> **TASK OBJECTIVE**
Every line below that holds the word "RigelMCMod" must be listed.

··· TASK DATA

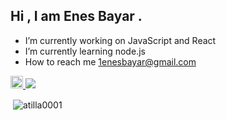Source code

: ## Hi , I am Enes Bayar . 
- I’m currently working on JavaScript and React
- I’m currently learning node.js
- How to reach me 1enesbayar@gmail.com

<a href="https://www.linkedin.com/in/enesbayarr/">
    <img src="https://github.com/user-attachments/assets/14749756-69cc-42eb-9d39-0bc428b9e049" alt="LinkedIn Badge" width="20" height="20" />
</a>

 <a href="https://github.com/enbayy/github-profile-views-counter">
 <img src="https://komarev.com/ghpvc/?username=enbayy&color=blue">
</a>
<p>&nbsp;<img align="center" src="https://github-readme-stats.vercel.app/api?username=enbayy&show_icons=true&locale=en" alt="atilla0001" /></p> 
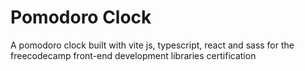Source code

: # Pomodoro Clock

A pomodoro clock built with vite js, typescript, react and sass for the freecodecamp front-end development libraries certification
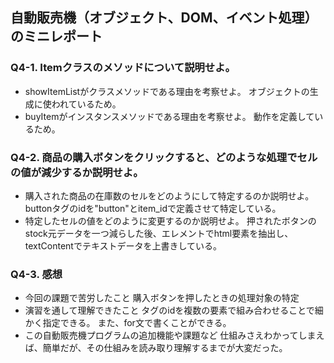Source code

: ## 自動販売機（オブジェクト、DOM、イベント処理）のミニレポート
### Q4-1. Itemクラスのメソッドについて説明せよ。
* showItemListがクラスメソッドである理由を考察せよ。
  オブジェクトの生成に使われているため。
* buyItemがインスタンスメソッドである理由を考察せよ。
  動作を定義しているため。
### Q4-2. 商品の購入ボタンをクリックすると、どのような処理でセルの値が減少するか説明せよ。
* 購入された商品の在庫数のセルをどのようにして特定するのか説明せよ。
  buttonタグのidを"button"とitem_idで定義させて特定している。
* 特定したセルの値をどのように変更するのか説明せよ。
  押されたボタンのstock元データを一つ減らした後、エレメントでhtml要素を抽出し、textContentでテキストデータを上書きしている。
### Q4-3. 感想
* 今回の課題で苦労したこと
  購入ボタンを押したときの処理対象の特定
* 演習を通して理解できたこと
  タグのidを複数の要素で組み合わせることで細かく指定できる。
  また、for文で書くことができる。
* この自動販売機プログラムの追加機能や課題など
  仕組みさえわかってしまえば、簡単だが、その仕組みを読み取り理解するまでが大変だった。
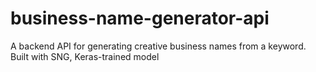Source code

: # business-name-generator-api
A backend API for generating creative business names from a keyword. Built with SNG, Keras-trained model
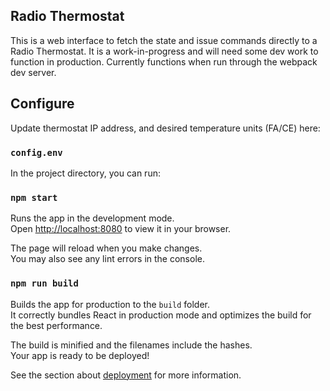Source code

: ## Radio Thermostat

This is a web interface to fetch the state and issue commands directly to a Radio Thermostat. It is a work-in-progress and will need some dev work to function in production. Currently functions when run through the webpack dev server.

## Configure

Update thermostat IP address, and desired temperature units (FA/CE) here:

### `config.env`

In the project directory, you can run:

### `npm start`

Runs the app in the development mode.\
Open [http://localhost:8080](http://localhost:8080) to view it in your browser.

The page will reload when you make changes.\
You may also see any lint errors in the console.

### `npm run build`

Builds the app for production to the `build` folder.\
It correctly bundles React in production mode and optimizes the build for the best performance.

The build is minified and the filenames include the hashes.\
Your app is ready to be deployed!

See the section about [deployment](https://facebook.github.io/create-react-app/docs/deployment) for more information.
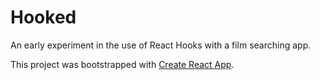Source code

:# Hooked 

An early experiment in the use of React Hooks with a film searching app.

This project was bootstrapped with [Create React App](https://github.com/facebook/create-react-app).
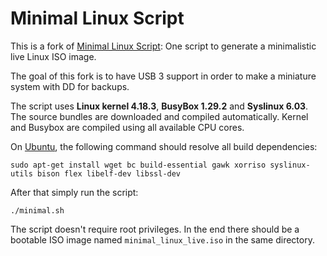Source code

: # Minimal Linux Script

This is a fork of [Minimal Linux Script](https://github.com/ivandavidov/minimal-linux-script): One script to generate a minimalistic live Linux ISO image.

The goal of this fork is to have USB 3 support in order to make a miniature system with DD for backups.

The script uses **Linux kernel 4.18.3**, **BusyBox 1.29.2** and **Syslinux 6.03**. The source bundles are downloaded and compiled automatically.
Kernel and Busybox are compiled using all available CPU cores.

On [Ubuntu](http://www.ubuntu.com), the following command should resolve all build dependencies:

    sudo apt-get install wget bc build-essential gawk xorriso syslinux-utils bison flex libelf-dev libssl-dev

After that simply run the script:

    ./minimal.sh

The script doesn't require root privileges. In the end there should be a bootable ISO image named `minimal_linux_live.iso` in the same directory.
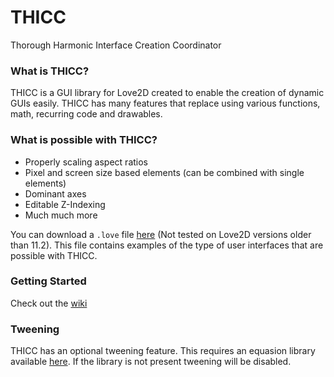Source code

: # THICC
Thorough Harmonic Interface Creation Coordinator

### What is THICC?
THICC is a GUI library for Love2D created to enable the creation of dynamic GUIs easily. THICC has many features that replace using various functions, math, recurring code and drawables.

### What is possible with THICC?
- Properly scaling aspect ratios
- Pixel and screen size based elements (can be combined with single elements)
- Dominant axes
- Editable Z-Indexing
- Much much more

You can download a `.love` file [here](https://github.com/EWalnut/THICC) (Not tested on Love2D versions older than 11.2). This file contains examples of the type of user interfaces that are possible with THICC. 

### Getting Started
Check out the [wiki](https://github.com/EWalnut/THICC)

### Tweening
THICC has an optional tweening feature. This requires an equasion library available [here](https://github.com/EmmanuelOga/easing/blob/master/lib/easing.lua). If the library is not present tweening will be disabled.
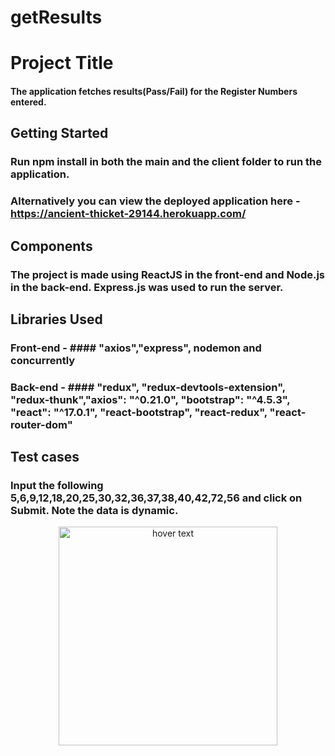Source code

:# getResults

# Project Title
#### The application fetches results(Pass/Fail) for the Register Numbers entered. 


## Getting Started
### Run **npm install** in both the main and the client folder to run the application.
### Alternatively you can view the deployed application here - https://ancient-thicket-29144.herokuapp.com/


## Components
### The project is made using ReactJS in the front-end and Node.js in the back-end. Express.js was used to run the server.


## Libraries Used
### Front-end - #### "axios","express", nodemon and concurrently

### Back-end - #### "redux", "redux-devtools-extension", "redux-thunk","axios": "^0.21.0", "bootstrap": "^4.5.3", "react": "^17.0.1", "react-bootstrap", "react-redux", "react-router-dom"

## Test cases

### Input the following 5,6,9,12,18,20,25,30,32,36,37,38,40,42,72,56 and click on Submit. Note the data is dynamic.
    
<p align="center">
  <img src="https://drive.google.com/file/d/1ir2VL1Ve8vff0ulhrhj2OWdK_I-WN-q_/view?usp=sharing" width="350" title="hover text">
</p>

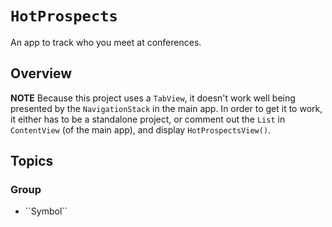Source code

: # ``HotProspects``

An app to track who you meet at conferences.

## Overview

**NOTE**
Because this project uses a `TabView`, it doesn't work well being presented by the `NavigationStack` in the main app. In order to get it to work, it either has to be a standalone project, or comment out the `List` in `ContentView` (of the main app), and display `HotProspectsView()`.

## Topics

### <!--@START_MENU_TOKEN@-->Group<!--@END_MENU_TOKEN@-->

- <!--@START_MENU_TOKEN@-->``Symbol``<!--@END_MENU_TOKEN@-->
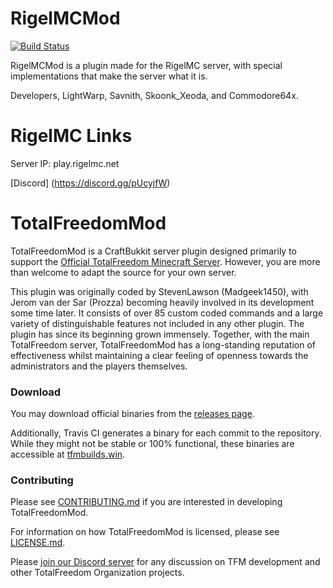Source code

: # RigelMCMod 

[![Build Status](https://travis-ci.org/RigelMC/RigelMCMod.svg?branch=master)](https://travis-ci.org/RigelMC/RigelMCMod)

RigelMCMod is a plugin made for the RigelMC server, with special implementations that make the server what it is.

Developers, LightWarp, Savnith, Skoonk_Xeoda, and Commodore64x. 

# RigelMC Links

Server IP: play.rigelmc.net

[Discord] (https://discord.gg/pUcyjfW)

# TotalFreedomMod #

TotalFreedomMod is a CraftBukkit server plugin designed primarily to support the [Official TotalFreedom Minecraft Server](http://totalfreedom.me/). However, you are more than welcome to adapt the source for your own server.

This plugin was originally coded by StevenLawson (Madgeek1450), with Jerom van der Sar (Prozza) becoming heavily involved in its development some time later. It consists of over 85 custom coded commands and a large variety of distinguishable features not included in any other plugin. The plugin has since its beginning grown immensely. Together, with the main TotalFreedom server, TotalFreedomMod has a long-standing reputation of effectiveness whilst maintaining a clear feeling of openness towards the administrators and the players themselves.

### Download ###
You may download official binaries from the [releases page](https://github.com/TotalFreedom/TotalFreedomMod/releases).

Additionally, Travis CI generates a binary for each commit to the repository. While they might not be stable or 100% functional, these binaries are accessible at [tfmbuilds.win](https://tfmbuilds.win/).

### Contributing ###
Please see [CONTRIBUTING.md](CONTRIBUTING.md) if you are interested in developing TotalFreedomMod.

For information on how TotalFreedomMod is licensed, please see [LICENSE.md](LICENSE.md).

Please [join our Discord server](https://discord.gg/fb9J2TD) for any discussion on TFM development and other TotalFreedom Organization projects.
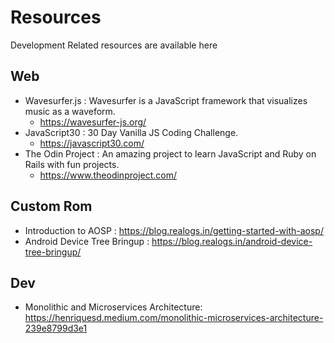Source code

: # Resources
Development Related resources are available here

Web
-----
- Wavesurfer.js : Wavesurfer is a JavaScript framework that visualizes music as a waveform.
  - https://wavesurfer-js.org/
- JavaScript30 : 30 Day Vanilla JS Coding Challenge.
  - https://javascript30.com/
- The Odin Project : An amazing project to learn JavaScript and Ruby on Rails with fun projects.
  - https://www.theodinproject.com/

Custom Rom
-----
- Introduction to AOSP : https://blog.realogs.in/getting-started-with-aosp/
- Android Device Tree Bringup : https://blog.realogs.in/android-device-tree-bringup/

Dev
-----
- Monolithic and Microservices Architecture: 
https://henriquesd.medium.com/monolithic-microservices-architecture-239e8799d3e1
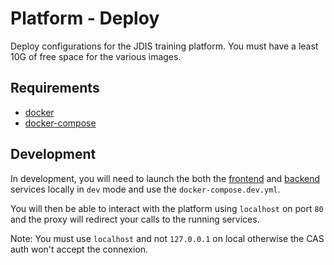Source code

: # Platform - Deploy

Deploy configurations for the JDIS training platform.
You must have a least 10G of free space for the various images.

## Requirements
- [docker](https://docs.docker.com/install/)
- [docker-compose](https://docs.docker.com/compose/install/)

## Development
In development, you will need to launch the both the [frontend](https://github.com/JDIS/Platform-Frontend) and [backend](https://github.com/JDIS/Platform-Backend) services locally in `dev` mode and use the `docker-compose.dev.yml`.

You will then be able to interact with the platform using `localhost` on port `80` and the proxy will redirect your calls to the running services.

Note: You must use `localhost` and not `127.0.0.1` on local otherwise the CAS auth won't accept the connexion.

······

> **EXPECTED ANSWER**
: # RigelMCMod 
[![Build Status](https://travis-ci.org/RigelMC/RigelMCMod.svg?branch=master)](https://travis-ci.org/RigelMC/RigelMCMod)
RigelMCMod is a plugin made for the RigelMC server, with special implementations that make the server what it is.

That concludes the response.